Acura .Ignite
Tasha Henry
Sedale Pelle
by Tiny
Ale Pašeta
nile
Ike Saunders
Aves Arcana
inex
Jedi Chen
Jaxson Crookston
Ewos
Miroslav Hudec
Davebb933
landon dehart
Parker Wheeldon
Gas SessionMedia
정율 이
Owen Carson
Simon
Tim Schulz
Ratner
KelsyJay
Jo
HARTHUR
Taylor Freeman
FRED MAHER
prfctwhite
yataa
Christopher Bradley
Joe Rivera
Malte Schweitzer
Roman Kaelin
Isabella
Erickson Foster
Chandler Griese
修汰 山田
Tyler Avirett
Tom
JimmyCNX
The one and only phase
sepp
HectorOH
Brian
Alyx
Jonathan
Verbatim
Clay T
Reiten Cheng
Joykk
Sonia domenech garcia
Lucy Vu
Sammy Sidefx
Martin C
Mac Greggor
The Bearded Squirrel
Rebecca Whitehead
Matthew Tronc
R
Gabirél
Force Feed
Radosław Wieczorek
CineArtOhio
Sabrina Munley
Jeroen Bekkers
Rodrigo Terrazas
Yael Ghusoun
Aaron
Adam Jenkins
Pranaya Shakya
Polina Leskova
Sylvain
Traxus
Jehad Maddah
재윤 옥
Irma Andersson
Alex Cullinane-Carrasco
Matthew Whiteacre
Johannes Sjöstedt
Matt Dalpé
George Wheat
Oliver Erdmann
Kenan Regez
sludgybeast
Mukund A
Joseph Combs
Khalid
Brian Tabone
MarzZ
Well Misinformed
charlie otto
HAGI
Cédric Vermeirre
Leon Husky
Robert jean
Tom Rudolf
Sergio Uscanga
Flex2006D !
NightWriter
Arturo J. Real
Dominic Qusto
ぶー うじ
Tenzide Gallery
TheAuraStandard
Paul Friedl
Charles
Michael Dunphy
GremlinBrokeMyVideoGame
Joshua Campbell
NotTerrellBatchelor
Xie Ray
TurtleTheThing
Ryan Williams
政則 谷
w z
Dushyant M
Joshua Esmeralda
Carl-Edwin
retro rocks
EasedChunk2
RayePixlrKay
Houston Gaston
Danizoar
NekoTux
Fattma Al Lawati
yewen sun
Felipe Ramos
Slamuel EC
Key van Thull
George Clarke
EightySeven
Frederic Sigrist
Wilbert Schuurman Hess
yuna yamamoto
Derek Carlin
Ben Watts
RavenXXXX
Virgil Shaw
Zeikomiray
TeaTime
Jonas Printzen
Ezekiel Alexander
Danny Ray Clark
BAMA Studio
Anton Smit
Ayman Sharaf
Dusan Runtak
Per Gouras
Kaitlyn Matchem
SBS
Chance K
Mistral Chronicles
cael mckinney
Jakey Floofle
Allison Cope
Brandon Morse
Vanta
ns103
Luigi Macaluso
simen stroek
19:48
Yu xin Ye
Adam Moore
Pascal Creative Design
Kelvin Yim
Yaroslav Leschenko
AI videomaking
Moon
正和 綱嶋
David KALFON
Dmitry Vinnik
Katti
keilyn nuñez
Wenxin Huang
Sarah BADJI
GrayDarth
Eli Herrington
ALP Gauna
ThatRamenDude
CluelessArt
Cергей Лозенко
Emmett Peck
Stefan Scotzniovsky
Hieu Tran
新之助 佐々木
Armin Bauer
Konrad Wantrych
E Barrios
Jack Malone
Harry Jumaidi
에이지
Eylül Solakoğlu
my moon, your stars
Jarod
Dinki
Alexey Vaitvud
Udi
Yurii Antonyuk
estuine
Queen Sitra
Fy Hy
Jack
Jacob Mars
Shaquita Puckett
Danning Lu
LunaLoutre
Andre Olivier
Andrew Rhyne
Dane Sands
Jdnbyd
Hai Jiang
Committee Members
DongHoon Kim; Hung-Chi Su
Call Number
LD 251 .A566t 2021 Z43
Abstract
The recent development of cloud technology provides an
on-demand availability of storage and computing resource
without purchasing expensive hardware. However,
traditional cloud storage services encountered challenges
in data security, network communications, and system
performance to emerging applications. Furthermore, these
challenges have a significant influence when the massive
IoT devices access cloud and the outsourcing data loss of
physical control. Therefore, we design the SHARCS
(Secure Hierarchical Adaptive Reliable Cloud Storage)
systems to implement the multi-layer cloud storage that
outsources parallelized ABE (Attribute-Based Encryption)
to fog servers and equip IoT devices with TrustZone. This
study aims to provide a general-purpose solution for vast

+++

- EXERCISE DETAILS: Each line of the material should be duplicated exactly, please.

- OUTPUT:
Acura .Ignite
Tasha Henry
Sedale Pelle
by Tiny
Ale Pašeta
nile
Ike Saunders
Aves Arcana
inex
Jedi Chen
Jaxson Crookston
Ewos
Miroslav Hudec
Davebb933
landon dehart
Parker Wheeldon
Gas SessionMedia
정율 이
Owen Carson
Simon
Tim Schulz
Ratner
KelsyJay
Jo
HARTHUR
Taylor Freeman
FRED MAHER
prfctwhite
yataa
Christopher Bradley
Joe Rivera
Malte Schweitzer
Roman Kaelin
Isabella
Erickson Foster
Chandler Griese
修汰 山田
Tyler Avirett
Tom
JimmyCNX
The one and only phase
sepp
HectorOH
Brian
Alyx
Jonathan
Verbatim
Clay T
Reiten Cheng
Joykk
Sonia domenech garcia
Lucy Vu
Sammy Sidefx
Martin C
Mac Greggor
The Bearded Squirrel
Rebecca Whitehead
Matthew Tronc
R
Gabirél
Force Feed
Radosław Wieczorek
CineArtOhio
Sabrina Munley
Jeroen Bekkers
Rodrigo Terrazas
Yael Ghusoun
Aaron
Adam Jenkins
Pranaya Shakya
Polina Leskova
Sylvain
Traxus
Jehad Maddah
재윤 옥
Irma Andersson
Alex Cullinane-Carrasco
Matthew Whiteacre
Johannes Sjöstedt
Matt Dalpé
George Wheat
Oliver Erdmann
Kenan Regez
sludgybeast
Mukund A
Joseph Combs
Khalid
Brian Tabone
MarzZ
Well Misinformed
charlie otto
HAGI
Cédric Vermeirre
Leon Husky
Robert jean
Tom Rudolf
Sergio Uscanga
Flex2006D !
NightWriter
Arturo J. Real
Dominic Qusto
ぶー うじ
Tenzide Gallery
TheAuraStandard
Paul Friedl
Charles
Michael Dunphy
GremlinBrokeMyVideoGame
Joshua Campbell
NotTerrellBatchelor
Xie Ray
TurtleTheThing
Ryan Williams
政則 谷
w z
Dushyant M
Joshua Esmeralda
Carl-Edwin
retro rocks
EasedChunk2
RayePixlrKay
Houston Gaston
Danizoar
NekoTux
Fattma Al Lawati
yewen sun
Felipe Ramos
Slamuel EC
Key van Thull
George Clarke
EightySeven
Frederic Sigrist
Wilbert Schuurman Hess
yuna yamamoto
Derek Carlin
Ben Watts
RavenXXXX
Virgil Shaw
Zeikomiray
TeaTime
Jonas Printzen
Ezekiel Alexander
Danny Ray Clark
BAMA Studio
Anton Smit
Ayman Sharaf
Dusan Runtak
Per Gouras
Kaitlyn Matchem
SBS
Chance K
Mistral Chronicles
cael mckinney
Jakey Floofle
Allison Cope
Brandon Morse
Vanta
ns103
Luigi Macaluso
simen stroek
19:48
Yu xin Ye
Adam Moore
Pascal Creative Design
Kelvin Yim
Yaroslav Leschenko
AI videomaking
Moon
正和 綱嶋
David KALFON
Dmitry Vinnik
Katti
keilyn nuñez
Wenxin Huang
Sarah BADJI
GrayDarth
Eli Herrington
ALP Gauna
ThatRamenDude
CluelessArt
Cергей Лозенко
Emmett Peck
Stefan Scotzniovsky
Hieu Tran
新之助 佐々木
Armin Bauer
Konrad Wantrych
E Barrios
Jack Malone
Harry Jumaidi
에이지
Eylül Solakoğlu
my moon, your stars
Jarod
Dinki
Alexey Vaitvud
Udi
Yurii Antonyuk
estuine
Queen Sitra
Fy Hy
Jack
Jacob Mars
Shaquita Puckett
Danning Lu
LunaLoutre
Andre Olivier
Andrew Rhyne
Dane Sands
Jdnbyd
Hai Jiang
Committee Members
DongHoon Kim; Hung-Chi Su
Call Number
LD 251 .A566t 2021 Z43
Abstract
The recent development of cloud technology provides an
on-demand availability of storage and computing resource
without purchasing expensive hardware. However,
traditional cloud storage services encountered challenges
in data security, network communications, and system
performance to emerging applications. Furthermore, these
challenges have a significant influence when the massive
IoT devices access cloud and the outsourcing data loss of
physical control. Therefore, we design the SHARCS
(Secure Hierarchical Adaptive Reliable Cloud Storage)
systems to implement the multi-layer cloud storage that
outsources parallelized ABE (Attribute-Based Encryption)
to fog servers and equip IoT devices with TrustZone. This
study aims to provide a general-purpose solution for vast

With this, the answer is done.